(Stored data entries)
________________________________________

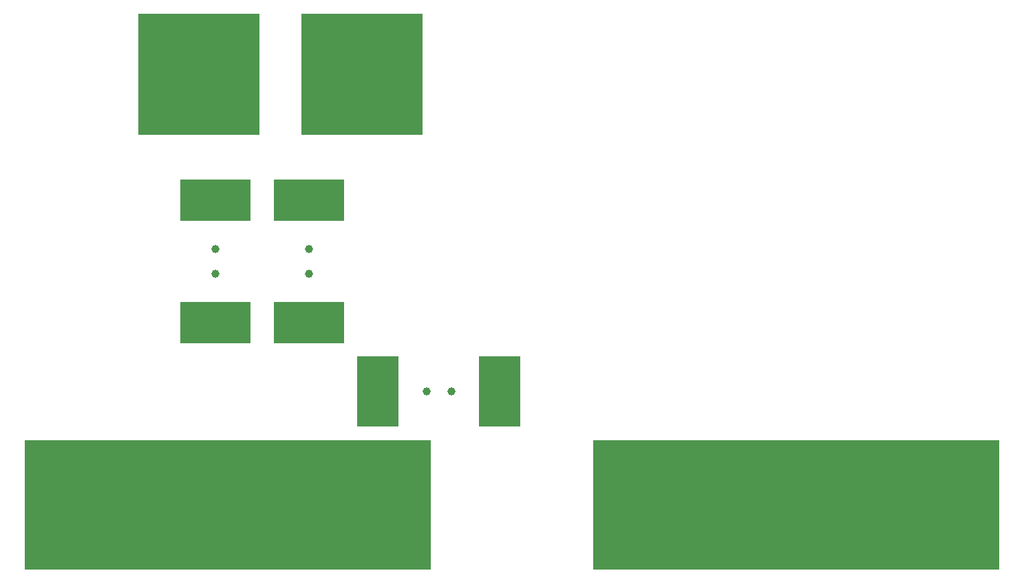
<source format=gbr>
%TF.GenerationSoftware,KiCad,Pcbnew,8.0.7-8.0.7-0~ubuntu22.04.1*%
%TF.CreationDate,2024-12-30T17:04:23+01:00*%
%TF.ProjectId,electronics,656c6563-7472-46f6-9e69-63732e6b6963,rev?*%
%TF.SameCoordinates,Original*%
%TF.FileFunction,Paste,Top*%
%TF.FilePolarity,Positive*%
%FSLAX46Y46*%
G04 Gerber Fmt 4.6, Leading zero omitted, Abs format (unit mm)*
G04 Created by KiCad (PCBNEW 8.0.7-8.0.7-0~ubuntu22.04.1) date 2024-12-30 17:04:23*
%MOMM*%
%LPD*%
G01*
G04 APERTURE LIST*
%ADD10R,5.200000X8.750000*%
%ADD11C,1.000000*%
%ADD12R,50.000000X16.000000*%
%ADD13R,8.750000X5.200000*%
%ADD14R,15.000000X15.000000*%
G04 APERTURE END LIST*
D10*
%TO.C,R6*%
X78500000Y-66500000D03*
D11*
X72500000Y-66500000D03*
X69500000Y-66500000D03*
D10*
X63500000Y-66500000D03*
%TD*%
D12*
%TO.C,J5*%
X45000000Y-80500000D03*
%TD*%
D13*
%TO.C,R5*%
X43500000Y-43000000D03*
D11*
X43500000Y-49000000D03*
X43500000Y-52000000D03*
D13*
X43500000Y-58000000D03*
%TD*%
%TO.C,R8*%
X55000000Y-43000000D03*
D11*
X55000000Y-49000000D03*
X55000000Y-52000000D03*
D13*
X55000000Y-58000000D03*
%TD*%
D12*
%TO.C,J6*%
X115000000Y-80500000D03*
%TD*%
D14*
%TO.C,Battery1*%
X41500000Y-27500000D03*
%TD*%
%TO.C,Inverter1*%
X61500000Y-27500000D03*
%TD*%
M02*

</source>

________________________________________

> [The task]: Your answer should be the lines of the records that hold the string "LIST".

> [Output]:
G04 APERTURE LIST*
G04 APERTURE END LIST*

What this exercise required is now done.